Unlike existing, larger databases of Chinese texts, this project focuses exclusively on two works to make it easier to see patterns and differences between the two. And the differences are significant. The Old Tang History was “compiled relatively quickly over the course of four years [around 945 C.E.] from existing sources after the fall of the Tang dynasty,” said Shields, so although it offers a wealth of primary sources, later editors found it insufficient and inaccurate. As a result, during the Song dynasty (960-1279), nearly 150 years after the end of the Tang dynasty, editors produced a revised New Tang History (1060 C.E.). These editors also sought to make the lessons of history clearer. “Heroes became more heroic and villains more villainous, is one way I’ve put it,” said Shields, whose current book research focuses on the biographies in the texts. “The biographies in particular were rewritten to make the life stories more clearly exemplary, whether those were positive or negative examples.” Finally, the new version introduces cultural norms more in line with those of the Song dynasty.

To create the database, the project team searched for the “cleanest” version of the Tang histories.
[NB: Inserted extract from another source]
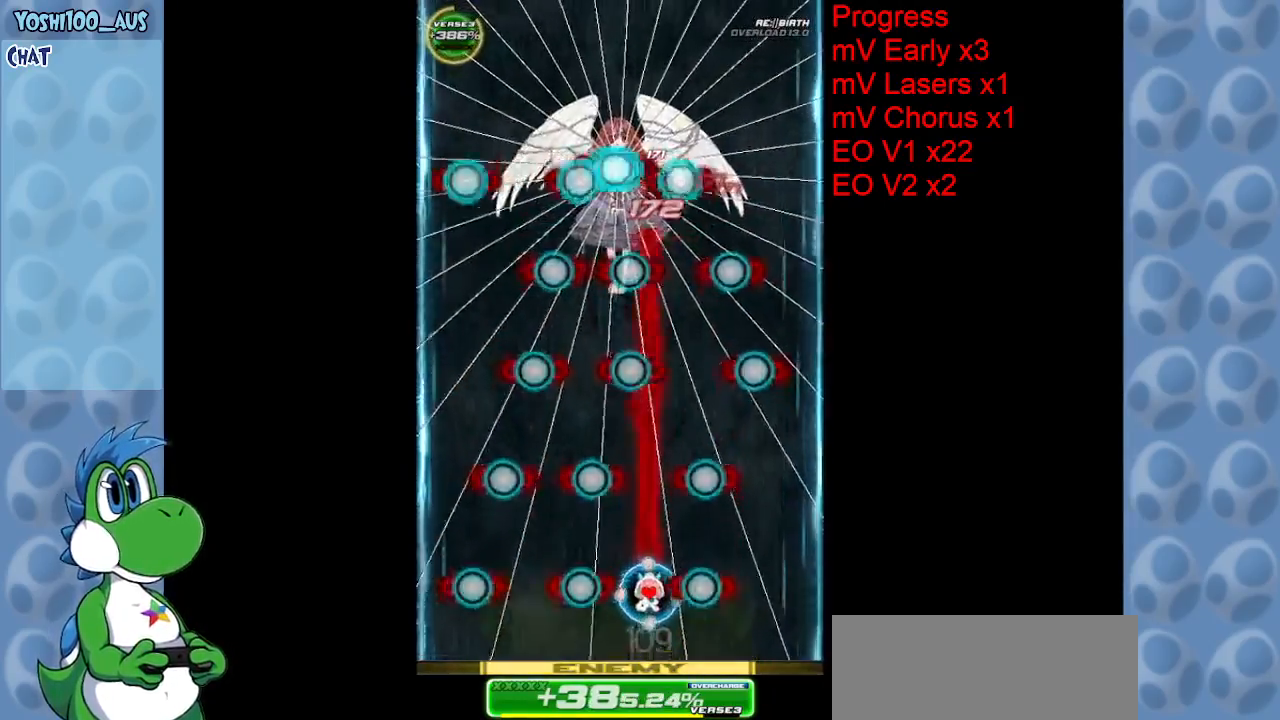
{"keys": ["down"], "events": [[84, "up", "up"], [84, "z", "up"], [317, "z", "down"], [367, "left", "down"], [417, "down", "down"], [417, "z", "up"], [450, "left", "up"]]}
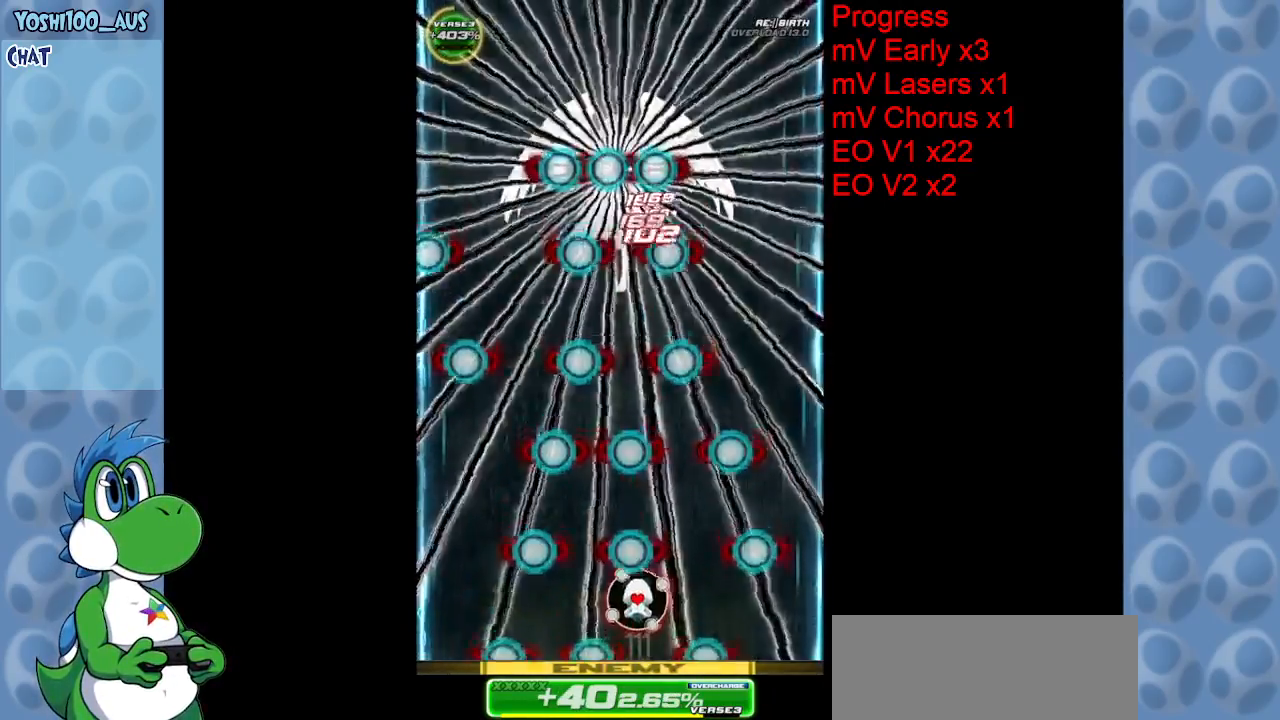
{"keys": [], "events": [[184, "x", "down"], [234, "down", "up"], [284, "x", "up"]]}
They chose an open-source digital version to use as a base. Shields then recruited students with reading abilities in traditional and simplified Chinese characters to check that text against the print versions. In working on the project, these students will learn more about data visualization, machine learning, and linked open data.

Also essential is team member Jeff Heller, the data and project coordinator of the EAS department. Heller has a background in data analysis and development, as well as a BFA in graphic design. Before Princeton he worked at Apple, as a “personal trainer for computers” as he puts it, offering training sessions for customers and colleagues. In order to teach people, he says, “I implemented the use of analogies, metaphors, and different modes of language. I focused on paring down systems to their bare elements.” This skill has helped Heller share his knowledge with his project colleagues, even though he does not have as much experience in Chinese history and language.

For Shields, whose research explores “how definitions of literature and the literary sphere were reimagined,” the ability to compare these works allows for new insights. In the past, scholars have focused on comparing individual biographies. “No one has attempted to read across the biographies for this kind of large-scale ideological and cultural revision before,” Shields said, adding that this comparative database allows her to attempt to quantify changes and move away from more “impressionistic” scholarship.

As Shields and her team continue their work, they see substantial potential for additional research. By connecting names to the Chinese Biographical Database, for example, scholars can see how individuals appear or disappear within the accounts and analyze their social networks, Shields says. They might use geographical data to explore the meanings of specific places or migration patterns. Shields hopes that the database encourages researchers to see the Histories differently. “This project explicitly approaches the Histories as representations rather than ‘data’ about the Tang,” she says. Placing the versions next to each other underscores that each is a constructed narrative, rather than a source of information to be mined uncritically.